# Got One



## newfish (Jun 19, 2006)

Shot a buck last night about 7:25.Blood was a little iffy so i backed out for the night.Got rained out at work(thank god).Found it not 75 yards from were i shot it.12 point 200lbs not real wide but good mass.Will post pics as soon as i can.Good luck everyone.


----------



## Fishstix (Aug 16, 2005)

Please hurry!


----------



## flypilot33 (Feb 9, 2006)

Congrats, can't wait to see the pics.


----------



## newfish (Jun 19, 2006)




----------



## flypilot33 (Feb 9, 2006)

That's a nice buck. Very tall and the base circumference is thick.


----------



## bobk (Apr 30, 2004)

Very nice deer. Congrats.
Bob


----------



## newfish (Jun 19, 2006)

Thanx guys.Just seen the pics of yours bobk.Awesome deer.


----------



## DaleM (Apr 5, 2004)

Great looking Deer. Got to be proud of that one for sure!
I fixed the picture so it's easier to see.


----------



## williamonica0214 (Aug 1, 2006)

congrats great buck


----------



## Fishstix (Aug 16, 2005)

Wow! Congrats on the trophy! What county was he taken in?


----------



## RiverWader (Apr 1, 2006)

Congrats on the very nice uck , you havin it mounted?


----------



## Pure river (Sep 12, 2005)

CONGRATULATIONS!!!

AWESOME! I am sure you are still floating on cloud 9!!!! great deer!!!!

PR


----------



## bkr43050 (Apr 5, 2004)

Awesome Newfish! that is a cool looking deer! Congratulations.

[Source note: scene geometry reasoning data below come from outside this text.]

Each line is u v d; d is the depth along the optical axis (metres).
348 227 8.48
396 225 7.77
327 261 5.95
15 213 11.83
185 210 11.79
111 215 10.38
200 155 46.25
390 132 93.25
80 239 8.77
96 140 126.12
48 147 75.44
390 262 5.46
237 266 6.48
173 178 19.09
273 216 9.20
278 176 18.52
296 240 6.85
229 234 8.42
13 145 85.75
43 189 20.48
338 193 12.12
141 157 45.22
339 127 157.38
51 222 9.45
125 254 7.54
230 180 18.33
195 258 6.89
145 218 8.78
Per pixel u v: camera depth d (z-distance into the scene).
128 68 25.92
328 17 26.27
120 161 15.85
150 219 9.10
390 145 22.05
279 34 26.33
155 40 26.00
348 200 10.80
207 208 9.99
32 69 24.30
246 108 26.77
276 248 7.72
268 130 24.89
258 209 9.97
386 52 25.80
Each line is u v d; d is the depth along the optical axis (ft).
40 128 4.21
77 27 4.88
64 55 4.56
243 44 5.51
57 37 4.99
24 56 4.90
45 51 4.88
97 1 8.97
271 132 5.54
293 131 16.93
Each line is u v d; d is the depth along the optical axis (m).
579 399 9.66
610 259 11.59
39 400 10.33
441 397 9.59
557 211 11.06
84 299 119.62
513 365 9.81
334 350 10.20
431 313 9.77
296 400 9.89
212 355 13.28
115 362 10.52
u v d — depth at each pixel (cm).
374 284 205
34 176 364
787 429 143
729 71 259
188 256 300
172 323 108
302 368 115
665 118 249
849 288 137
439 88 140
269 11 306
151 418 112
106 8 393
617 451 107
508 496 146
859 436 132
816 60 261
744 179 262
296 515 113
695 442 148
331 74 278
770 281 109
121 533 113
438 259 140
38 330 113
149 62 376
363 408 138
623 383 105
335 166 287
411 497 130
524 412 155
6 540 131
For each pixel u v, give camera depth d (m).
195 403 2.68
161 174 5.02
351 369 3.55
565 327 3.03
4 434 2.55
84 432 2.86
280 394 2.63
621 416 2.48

I bet you were sweating finding him with the rain falling.


----------



## krustydawg (Apr 26, 2004)

Nice buck Jud ! :! Eric sent me a pic of it to my phone. I expect to see some jerky and sausage out of that big boy !  The boat comes out 10-28 so why don't you and that sissy brother of mine get up here and we can clean up on some perch (if the weather cooperates). Good to see you on the website !


----------



## crankus_maximus (Apr 14, 2004)

Nice buck! I bet your heart was pounding!


----------



## oufisherman (Apr 10, 2004)

Very nice buck! Congrats!


----------



## Guest (Oct 12, 2006)

Great deal and a great buck! GRATS>


----------



## fishintiger (Apr 26, 2004)

I'm not a hunter but I know a nice buck when I see one. Congrats on that one. :!


----------



## newfish (Jun 19, 2006)

Thanx for the replys everyone.Fishstix got him in huron county.Yeah bkr i thought i was gonna puke when it started raining and yes hes goin on my wall.Hey Matt soon as i get a big doe(hopefully) ill be ready to go fishin again.When you hittin the pier?Ill be sure and get some jerky and sausage to ya.


----------